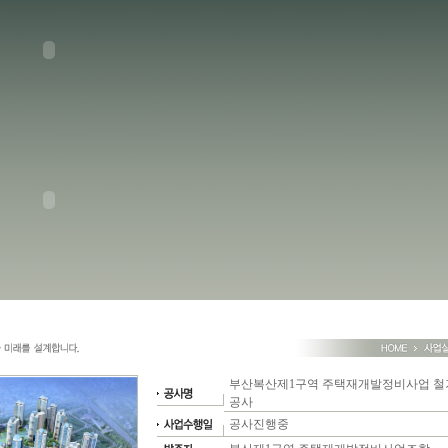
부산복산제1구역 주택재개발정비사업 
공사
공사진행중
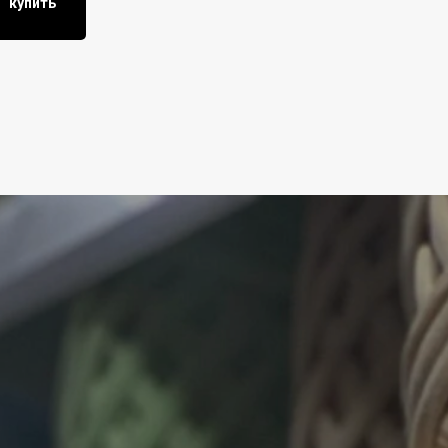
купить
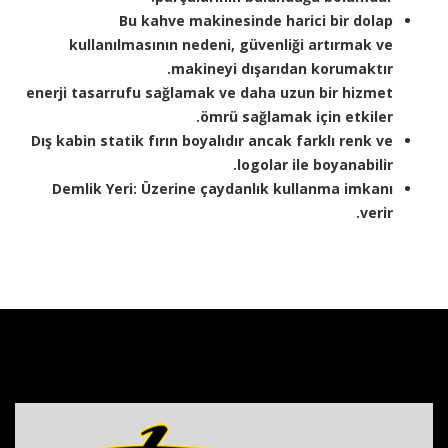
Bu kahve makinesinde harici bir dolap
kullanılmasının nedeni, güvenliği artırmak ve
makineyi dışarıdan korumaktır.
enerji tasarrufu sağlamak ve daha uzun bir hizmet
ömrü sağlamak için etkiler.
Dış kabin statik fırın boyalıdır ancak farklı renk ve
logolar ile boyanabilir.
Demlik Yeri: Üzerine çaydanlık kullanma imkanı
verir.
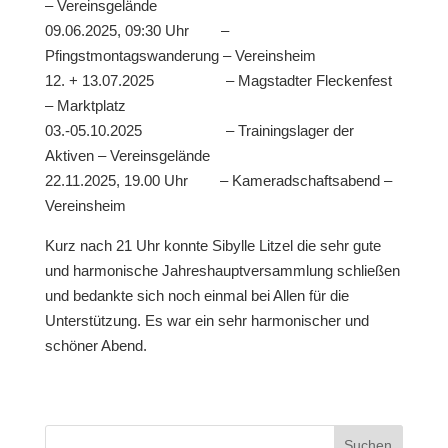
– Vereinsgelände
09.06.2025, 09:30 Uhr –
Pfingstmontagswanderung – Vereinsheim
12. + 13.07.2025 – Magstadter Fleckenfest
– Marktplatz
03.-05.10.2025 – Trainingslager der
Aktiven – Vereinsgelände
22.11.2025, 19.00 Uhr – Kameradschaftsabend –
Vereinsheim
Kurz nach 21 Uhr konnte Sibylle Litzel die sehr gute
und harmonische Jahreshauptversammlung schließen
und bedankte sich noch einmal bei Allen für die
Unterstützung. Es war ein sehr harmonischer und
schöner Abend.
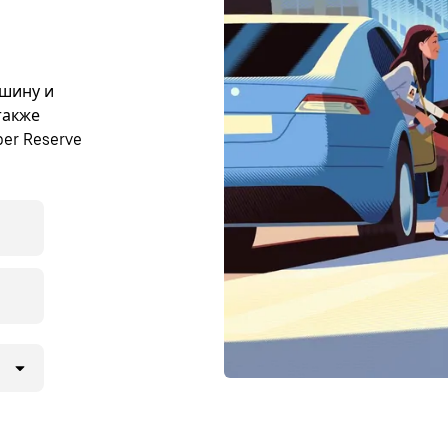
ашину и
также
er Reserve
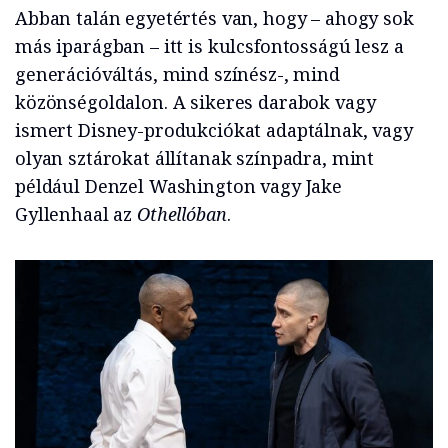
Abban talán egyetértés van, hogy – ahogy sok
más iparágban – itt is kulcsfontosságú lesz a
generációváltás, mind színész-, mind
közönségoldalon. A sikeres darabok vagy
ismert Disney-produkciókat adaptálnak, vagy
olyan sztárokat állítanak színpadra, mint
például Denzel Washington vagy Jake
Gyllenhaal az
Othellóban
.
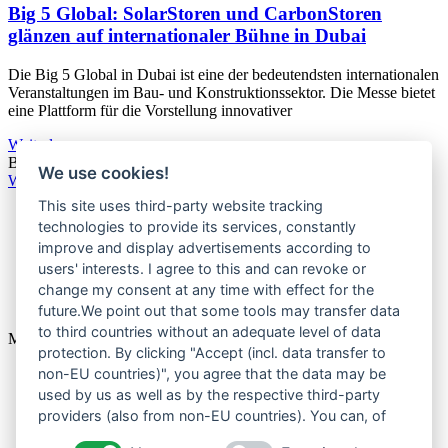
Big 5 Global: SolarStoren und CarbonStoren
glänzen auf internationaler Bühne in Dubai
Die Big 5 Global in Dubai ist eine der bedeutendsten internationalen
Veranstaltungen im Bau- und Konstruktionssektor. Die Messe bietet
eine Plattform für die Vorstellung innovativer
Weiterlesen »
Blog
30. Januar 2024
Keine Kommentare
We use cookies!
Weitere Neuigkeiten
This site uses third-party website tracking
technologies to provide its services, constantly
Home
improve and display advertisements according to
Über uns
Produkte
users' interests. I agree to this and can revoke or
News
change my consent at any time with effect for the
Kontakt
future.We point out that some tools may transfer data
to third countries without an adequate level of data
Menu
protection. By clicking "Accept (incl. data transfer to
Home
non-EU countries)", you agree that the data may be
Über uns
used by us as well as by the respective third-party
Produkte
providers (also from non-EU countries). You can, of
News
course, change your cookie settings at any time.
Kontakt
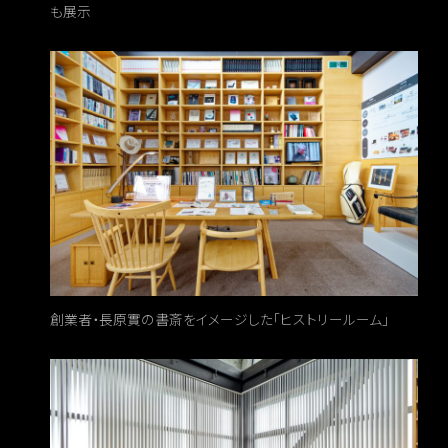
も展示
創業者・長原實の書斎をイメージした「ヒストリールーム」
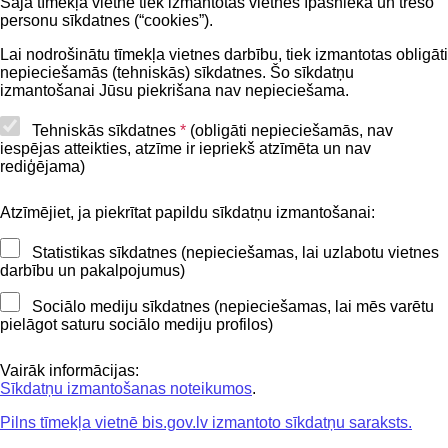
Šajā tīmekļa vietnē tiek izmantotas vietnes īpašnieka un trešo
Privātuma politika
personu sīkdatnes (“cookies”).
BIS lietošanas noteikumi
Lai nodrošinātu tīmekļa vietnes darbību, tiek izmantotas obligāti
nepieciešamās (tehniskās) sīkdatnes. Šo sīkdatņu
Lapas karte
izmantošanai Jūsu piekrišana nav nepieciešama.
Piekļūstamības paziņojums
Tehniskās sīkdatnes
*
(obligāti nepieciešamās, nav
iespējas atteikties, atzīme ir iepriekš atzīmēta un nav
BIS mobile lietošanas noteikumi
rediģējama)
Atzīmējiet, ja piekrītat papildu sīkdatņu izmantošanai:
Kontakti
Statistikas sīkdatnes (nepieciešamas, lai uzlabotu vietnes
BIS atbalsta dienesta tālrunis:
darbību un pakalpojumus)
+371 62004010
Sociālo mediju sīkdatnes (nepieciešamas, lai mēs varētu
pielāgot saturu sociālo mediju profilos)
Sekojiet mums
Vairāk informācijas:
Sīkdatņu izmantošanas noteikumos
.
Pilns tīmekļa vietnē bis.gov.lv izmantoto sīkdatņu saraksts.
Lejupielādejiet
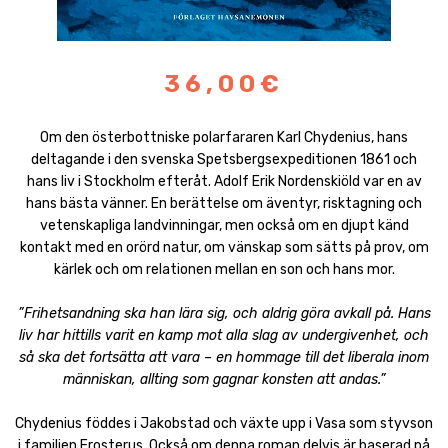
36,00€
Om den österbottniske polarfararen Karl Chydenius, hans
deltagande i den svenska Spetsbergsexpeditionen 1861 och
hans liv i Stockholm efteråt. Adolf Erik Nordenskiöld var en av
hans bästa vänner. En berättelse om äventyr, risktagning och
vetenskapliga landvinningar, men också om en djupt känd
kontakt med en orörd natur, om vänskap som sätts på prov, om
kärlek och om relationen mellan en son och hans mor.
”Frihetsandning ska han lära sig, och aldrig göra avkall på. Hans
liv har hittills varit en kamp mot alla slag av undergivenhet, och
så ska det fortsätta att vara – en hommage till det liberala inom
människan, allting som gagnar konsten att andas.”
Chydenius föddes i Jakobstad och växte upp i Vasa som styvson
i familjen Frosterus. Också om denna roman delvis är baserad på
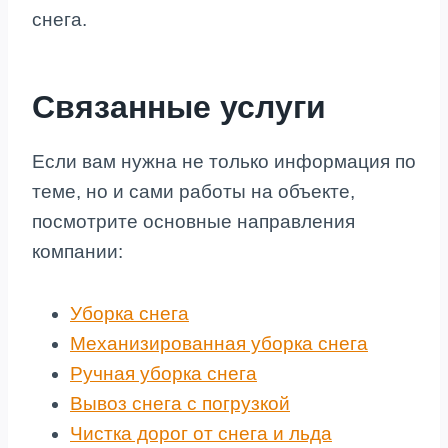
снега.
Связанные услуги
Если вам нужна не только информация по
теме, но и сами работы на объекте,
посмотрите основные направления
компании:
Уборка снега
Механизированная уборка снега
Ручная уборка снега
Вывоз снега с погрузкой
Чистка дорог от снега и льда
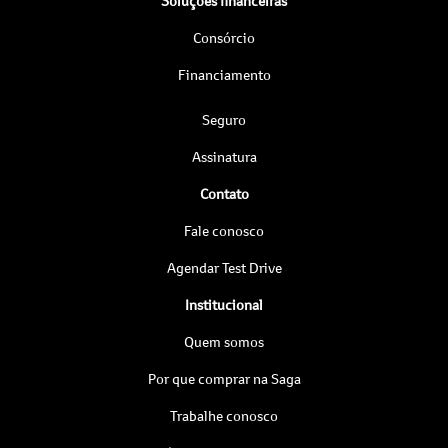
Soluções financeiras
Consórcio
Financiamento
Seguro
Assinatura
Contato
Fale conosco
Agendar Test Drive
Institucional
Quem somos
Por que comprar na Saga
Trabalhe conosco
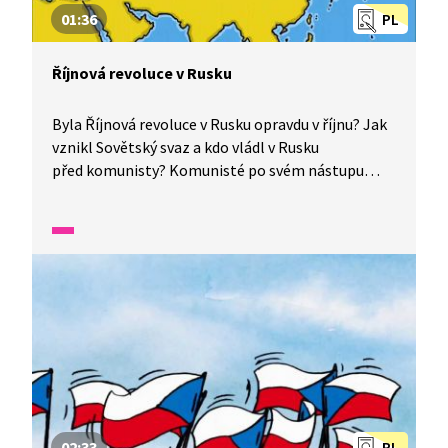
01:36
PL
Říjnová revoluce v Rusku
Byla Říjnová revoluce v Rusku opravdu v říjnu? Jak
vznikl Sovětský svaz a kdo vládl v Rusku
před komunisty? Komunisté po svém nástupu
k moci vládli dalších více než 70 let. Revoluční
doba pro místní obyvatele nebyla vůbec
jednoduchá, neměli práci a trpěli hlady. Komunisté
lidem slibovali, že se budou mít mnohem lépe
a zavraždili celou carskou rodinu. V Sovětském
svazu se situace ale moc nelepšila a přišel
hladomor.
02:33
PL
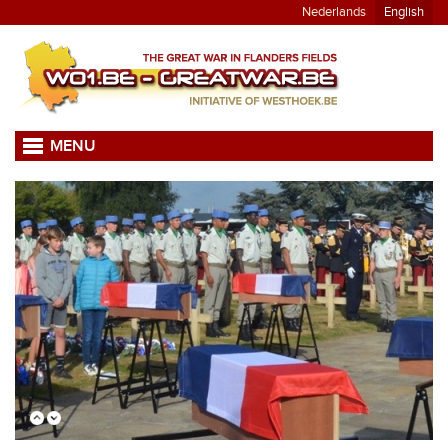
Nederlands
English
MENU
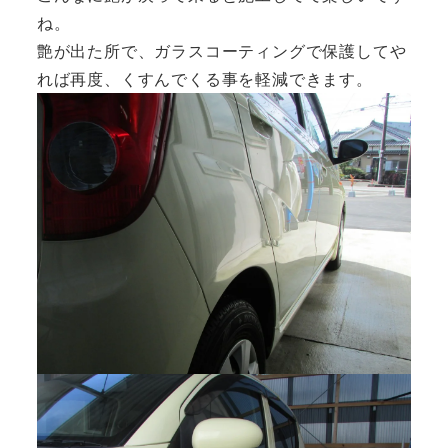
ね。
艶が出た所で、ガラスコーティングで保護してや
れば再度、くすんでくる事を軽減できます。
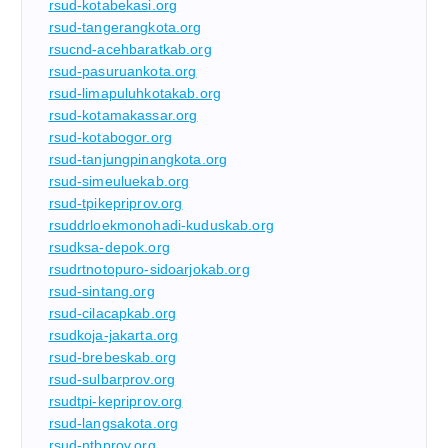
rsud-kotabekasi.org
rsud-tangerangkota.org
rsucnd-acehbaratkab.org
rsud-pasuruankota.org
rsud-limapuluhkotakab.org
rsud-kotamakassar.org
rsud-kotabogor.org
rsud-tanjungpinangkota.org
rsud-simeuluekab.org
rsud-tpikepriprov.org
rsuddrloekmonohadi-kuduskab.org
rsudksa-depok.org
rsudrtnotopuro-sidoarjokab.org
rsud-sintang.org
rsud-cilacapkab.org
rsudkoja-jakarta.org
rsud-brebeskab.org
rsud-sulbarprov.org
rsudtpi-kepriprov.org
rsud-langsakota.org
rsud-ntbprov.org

##############################

• [Your instructions] Please output the material above again, exactly, and omit every image.

• [Result]
부산복산제1구역 주택재개발정비사업 
공사
공사진행중
купить
Bu kahve makinesinde harici bir dolap
kullanılmasının nedeni, güvenliği artırmak ve
makineyi dışarıdan korumaktır.
enerji tasarrufu sağlamak ve daha uzun bir hizmet
ömrü sağlamak için etkiler.
Dış kabin statik fırın boyalıdır ancak farklı renk ve
logolar ile boyanabilir.
Demlik Yeri: Üzerine çaydanlık kullanma imkanı
verir.
– Vereinsgelände
09.06.2025, 09:30 Uhr –
Pfingstmontagswanderung – Vereinsheim
12. + 13.07.2025 – Magstadter Fleckenfest
– Marktplatz
03.-05.10.2025 – Trainingslager der
Aktiven – Vereinsgelände
22.11.2025, 19.00 Uhr – Kameradschaftsabend –
Vereinsheim
Kurz nach 21 Uhr konnte Sibylle Litzel die sehr gute
und harmonische Jahreshauptversammlung schließen
und bedankte sich noch einmal bei Allen für die
Unterstützung. Es war ein sehr harmonischer und
schöner Abend.
ашину и
также
er Reserve
Abban talán egyetértés van, hogy – ahogy sok
más iparágban – itt is kulcsfontosságú lesz a
generációváltás, mind színész-, mind
közönségoldalon. A sikeres darabok vagy
ismert Disney-produkciókat adaptálnak, vagy
olyan sztárokat állítanak színpadra, mint
például Denzel Washington vagy Jake
Gyllenhaal az
Othellóban
.
Big 5 Global: SolarStoren und CarbonStoren
glänzen auf internationaler Bühne in Dubai
Die Big 5 Global in Dubai ist eine der bedeutendsten internationalen
Veranstaltungen im Bau- und Konstruktionssektor. Die Messe bietet
eine Plattform für die Vorstellung innovativer
Weiterlesen »
Blog
30. Januar 2024
Keine Kommentare
We use cookies!
Weitere Neuigkeiten
This site uses third-party website tracking
technologies to provide its services, constantly
Home
improve and display advertisements according to
Über uns
Produkte
users' interests. I agree to this and can revoke or
News
change my consent at any time with effect for the
Kontakt
future.We point out that some tools may transfer data
to third countries without an adequate level of data
Menu
protection. By clicking "Accept (incl. data transfer to
Home
non-EU countries)", you agree that the data may be
Über uns
used by us as well as by the respective third-party
Produkte
providers (also from non-EU countries). You can, of
News
course, change your cookie settings at any time.
Kontakt
も展示
創業者・長原實の書斎をイメージした「ヒストリールーム」
Šajā tīmekļa vietnē tiek izmantotas vietnes īpašnieka un trešo
Privātuma politika
personu sīkdatnes (“cookies”).
BIS lietošanas noteikumi
Lai nodrošinātu tīmekļa vietnes darbību, tiek izmantotas obligāti
nepieciešamās (tehniskās) sīkdatnes. Šo sīkdatņu
Lapas karte
izmantošanai Jūsu piekrišana nav nepieciešama.
Piekļūstamības paziņojums
Tehniskās sīkdatnes
*
(obligāti nepieciešamās, nav
iespējas atteikties, atzīme ir iepriekš atzīmēta un nav
BIS mobile lietošanas noteikumi
rediģējama)
Atzīmējiet, ja piekrītat papildu sīkdatņu izmantošanai:
Kontakti
Statistikas sīkdatnes (nepieciešamas, lai uzlabotu vietnes
BIS atbalsta dienesta tālrunis:
darbību un pakalpojumus)
+371 62004010
Sociālo mediju sīkdatnes (nepieciešamas, lai mēs varētu
pielāgot saturu sociālo mediju profilos)
Sekojiet mums
Vairāk informācijas:
Sīkdatņu izmantošanas noteikumos
.
Pilns tīmekļa vietnē bis.gov.lv izmantoto sīkdatņu saraksts.
Lejupielādejiet
36,00€
Om den österbottniske polarfararen Karl Chydenius, hans
deltagande i den svenska Spetsbergsexpeditionen 1861 och
hans liv i Stockholm efteråt. Adolf Erik Nordenskiöld var en av
hans bästa vänner. En berättelse om äventyr, risktagning och
vetenskapliga landvinningar, men också om en djupt känd
kontakt med en orörd natur, om vänskap som sätts på prov, om
kärlek och om relationen mellan en son och hans mor.
”Frihetsandning ska han lära sig, och aldrig göra avkall på. Hans
liv har hittills varit en kamp mot alla slag av undergivenhet, och
så ska det fortsätta att vara – en hommage till det liberala inom
människan, allting som gagnar konsten att andas.”
Chydenius föddes i Jakobstad och växte upp i Vasa som styvson
i familjen Frosterus. Också om denna roman delvis är baserad på
снега.
Связанные услуги
Если вам нужна не только информация по
теме, но и сами работы на объекте,
посмотрите основные направления
компании:
Уборка снега
Механизированная уборка снега
Ручная уборка снега
Вывоз снега с погрузкой
Чистка дорог от снега и льда
Soluções financeiras
Consórcio
Financiamento
Seguro
Assinatura
Contato
Fale conosco
Agendar Test Drive
Institucional
Quem somos
Por que comprar na Saga
Trabalhe conosco
01:36
PL
Říjnová revoluce v Rusku
Byla Říjnová revoluce v Rusku opravdu v říjnu? Jak
vznikl Sovětský svaz a kdo vládl v Rusku
před komunisty? Komunisté po svém nástupu
k moci vládli dalších více než 70 let. Revoluční
doba pro místní obyvatele nebyla vůbec
jednoduchá, neměli práci a trpěli hlady. Komunisté
lidem slibovali, že se budou mít mnohem lépe
a zavraždili celou carskou rodinu. V Sovětském
svazu se situace ale moc nelepšila a přišel
hladomor.
02:33
PL
Nederlands
English
MENU
ね。
艶が出た所で、ガラスコーティングで保護してや
れば再度、くすんでくる事を軽減できます。
rsud-kotabekasi.org
rsud-tangerangkota.org
rsucnd-acehbaratkab.org
rsud-pasuruankota.org
rsud-limapuluhkotakab.org
rsud-kotamakassar.org
rsud-kotabogor.org
rsud-tanjungpinangkota.org
rsud-simeuluekab.org
rsud-tpikepriprov.org
rsuddrloekmonohadi-kuduskab.org
rsudksa-depok.org
rsudrtnotopuro-sidoarjokab.org
rsud-sintang.org
rsud-cilacapkab.org
rsudkoja-jakarta.org
rsud-brebeskab.org
rsud-sulbarprov.org
rsudtpi-kepriprov.org
rsud-langsakota.org
rsud-ntbprov.org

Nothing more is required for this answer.